What you should do: Update the lines from the one holding "Rank the categories" through the one holding "bleu [1], rayures", inclusive, by putting "groups" in place of "categories" and leaving everything else the same. Give only those lines.

Exercise materials:
-*-

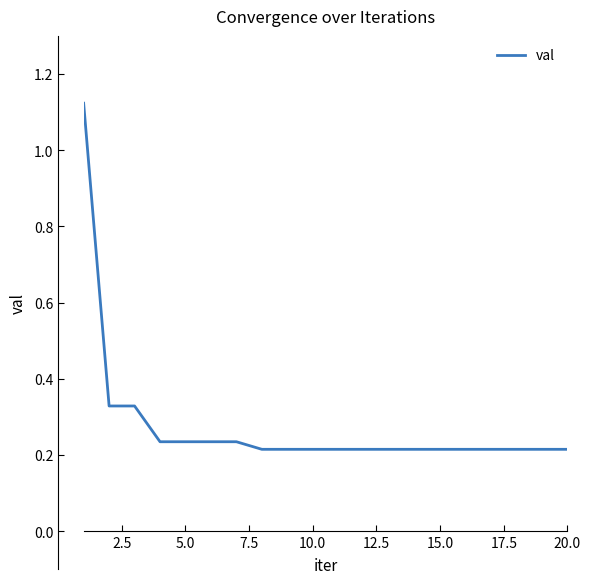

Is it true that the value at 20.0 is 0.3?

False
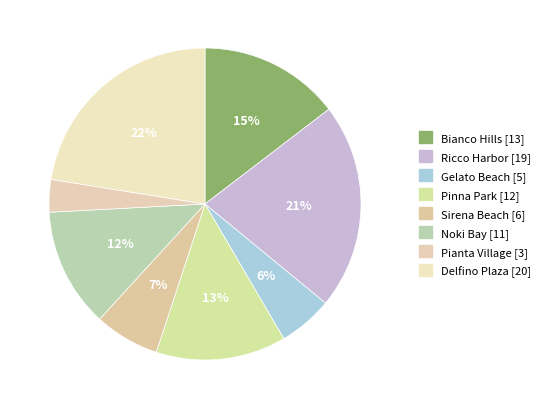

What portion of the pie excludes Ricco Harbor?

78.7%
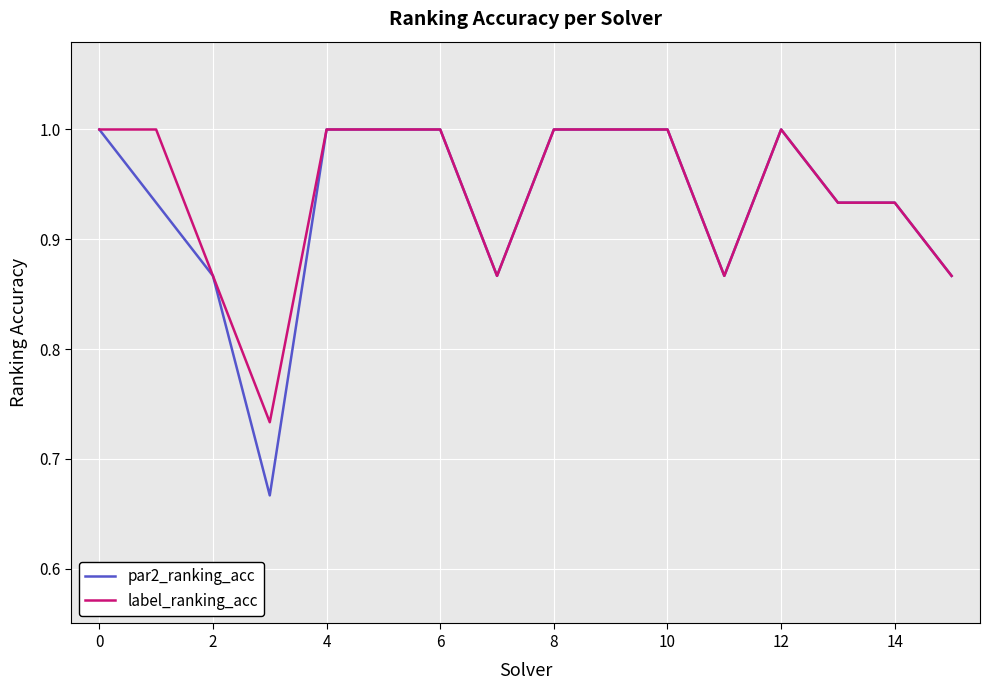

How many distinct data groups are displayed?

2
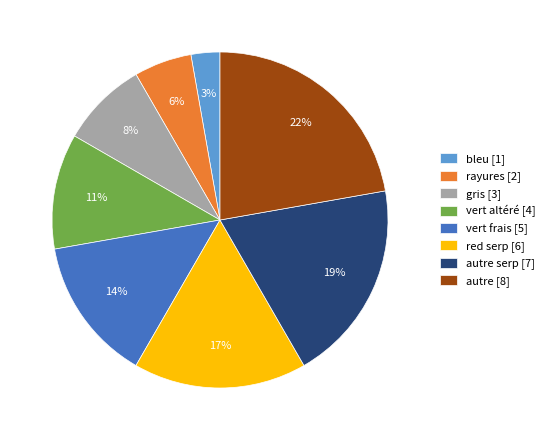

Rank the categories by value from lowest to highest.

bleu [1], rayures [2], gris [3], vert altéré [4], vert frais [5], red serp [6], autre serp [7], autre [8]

-*-

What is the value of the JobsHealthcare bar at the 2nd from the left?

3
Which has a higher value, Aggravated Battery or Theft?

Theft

-*-

Solution to this task:
Rank the groups by value from lowest to highest.

bleu [1], rayures [2], gris [3], vert altéré [4], vert frais [5], red serp [6], autre serp [7], autre [8]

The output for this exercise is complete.